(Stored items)
• • • • • • •

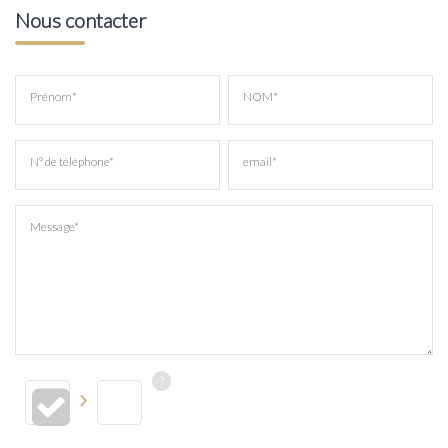
Nous contacter
Prénom*
NOM*
N° de téléphone*
email*
Message*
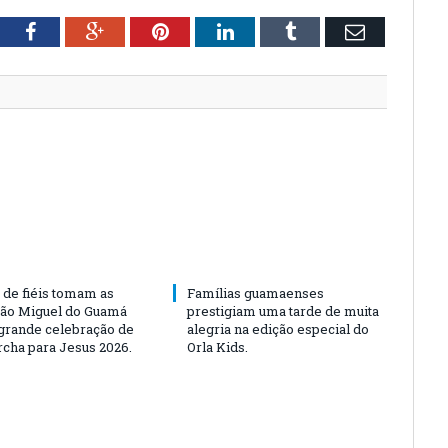
tter
Facebook
Google+
Pinterest
LinkedIn
Tumblr
Email
 de fiéis tomam as
Famílias guamaenses
São Miguel do Guamá
prestigiam uma tarde de muita
rande celebração de
alegria na edição especial do
rcha para Jesus 2026.
Orla Kids.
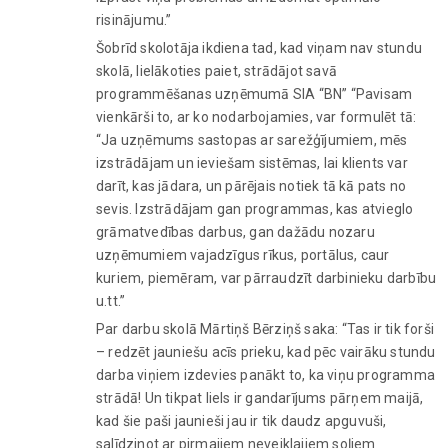
risinājumu.”
Šobrīd skolotāja ikdiena tad, kad viņam nav stundu
skolā, lielākoties paiet, strādājot savā
programmēšanas uzņēmumā SIA “BN” “Pavisam
vienkārši to, ar ko nodarbojamies, var formulēt tā:
“Ja uzņēmums sastopas ar sarežģījumiem, mēs
izstrādājam un ieviešam sistēmas, lai klients var
darīt, kas jādara, un pārējais notiek tā kā pats no
sevis. Izstrādājam gan programmas, kas atvieglo
grāmatvedības darbus, gan dažādu nozaru
uzņēmumiem vajadzīgus rīkus, portālus, caur
kuriem, piemēram, var pārraudzīt darbinieku darbību
u.tt.”
Par darbu skolā Mārtiņš Bērziņš saka: “Tas ir tik forši
– redzēt jauniešu acīs prieku, kad pēc vairāku stundu
darba viņiem izdevies panākt to, ka viņu programma
strādā! Un tikpat liels ir gandarījums pārņem maijā,
kad šie paši jaunieši jau ir tik daudz apguvuši,
salīdzinot ar pirmajiem neveiklajiem soļiem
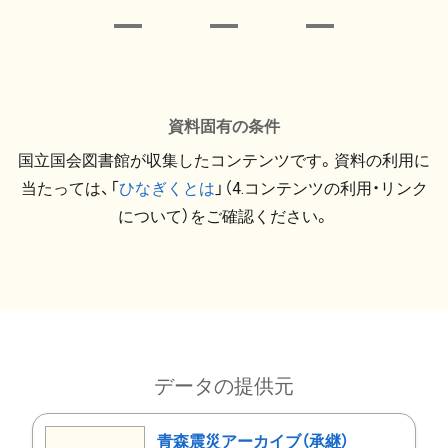
資料固有の条件
国立国会図書館が収集したコンテンツです。資料の利用に
当たっては、「
ひなぎくとは
」（4.コンテンツの利用・リンク
について）をご確認ください。
データの提供元
青森震災アーカイブ（承継）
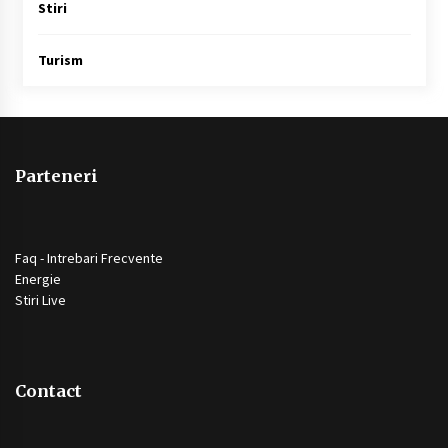
Stiri
Turism
Parteneri
Faq - Intrebari Frecvente
Energie
Stiri Live
Contact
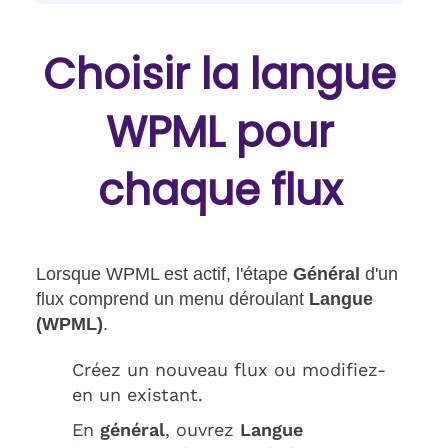
Choisir la langue
WPML pour
chaque flux
Lorsque WPML est actif, l'étape
Général
d'un
flux comprend un menu déroulant
Langue
(WPML)
.
Créez un nouveau flux ou modifiez-
en un existant.
En
général
, ouvrez
Langue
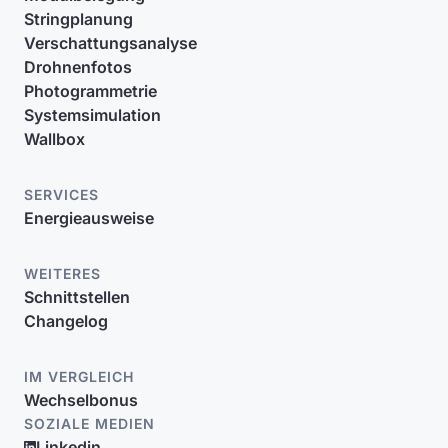
Stringplanung
Verschattungsanalyse
Drohnenfotos
Photogrammetrie
Systemsimulation
Wallbox
SERVICES
Energieausweise
WEITERES
Schnittstellen
Changelog
IM VERGLEICH
Wechselbonus
SOZIALE MEDIEN
Linkedin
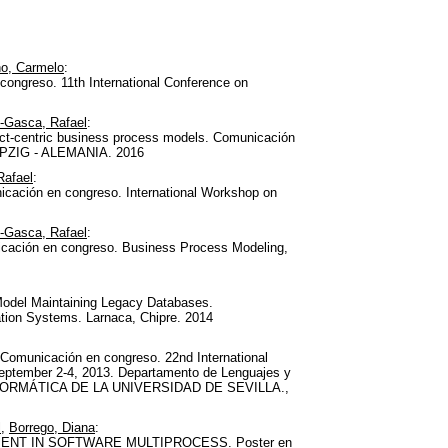
no, Carmelo
:
congreso. 11th International Conference on
-Gasca, Rafael
:
tifact-centric business process models. Comunicación
LEIPZIG - ALEMANIA. 2016
Rafael
:
cación en congreso. International Workshop on
-Gasca, Rafael
:
nicación en congreso. Business Process Modeling,
 Model Maintaining Legacy Databases.
tion Systems. Larnaca, Chipre. 2014
Comunicación en congreso. 22nd International
September 2-4, 2013. Departamento de Lenguajes y
NFORMÁTICA DE LA UNIVERSIDAD DE SEVILLA.,
l
,
Borrego, Diana
:
NT IN SOFTWARE MULTIPROCESS. Poster en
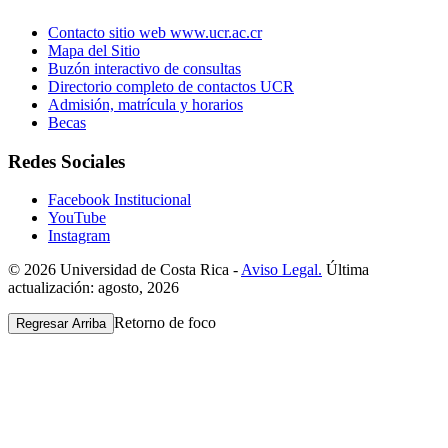
Contacto sitio web www.ucr.ac.cr
Mapa del Sitio
Buzón interactivo de consultas
Directorio completo de contactos UCR
Admisión, matrícula y horarios
Becas
Redes Sociales
Facebook Institucional
YouTube
Instagram
© 2026 Universidad de Costa Rica -
Aviso Legal.
Última
actualización: agosto, 2026
Retorno de foco
Regresar Arriba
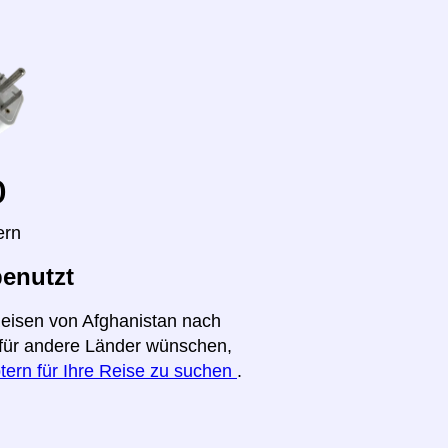
o
ern
benutzt
Reisen von Afghanistan nach
t für andere Länder wünschen,
tern für Ihre Reise zu suchen
.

• • • • • • •

Write out the lines that start with the line containing "no, Carmelo" and end with the final line of the records, including both of those lines. Leave the pictures out of your answer.

Task answer:
no, Carmelo
:
congreso. 11th International Conference on
-Gasca, Rafael
:
tifact-centric business process models. Comunicación
LEIPZIG - ALEMANIA. 2016
Rafael
:
cación en congreso. International Workshop on
-Gasca, Rafael
:
nicación en congreso. Business Process Modeling,
 Model Maintaining Legacy Databases.
tion Systems. Larnaca, Chipre. 2014
Comunicación en congreso. 22nd International
September 2-4, 2013. Departamento de Lenguajes y
NFORMÁTICA DE LA UNIVERSIDAD DE SEVILLA.,
l
,
Borrego, Diana
:
NT IN SOFTWARE MULTIPROCESS. Poster en
Contacto sitio web www.ucr.ac.cr
Mapa del Sitio
Buzón interactivo de consultas
Directorio completo de contactos UCR
Admisión, matrícula y horarios
Becas
Redes Sociales
Facebook Institucional
YouTube
Instagram
© 2026 Universidad de Costa Rica -
Aviso Legal.
Última
actualización: agosto, 2026
Retorno de foco
Regresar Arriba
o
ern
benutzt
Reisen von Afghanistan nach
t für andere Länder wünschen,
tern für Ihre Reise zu suchen
.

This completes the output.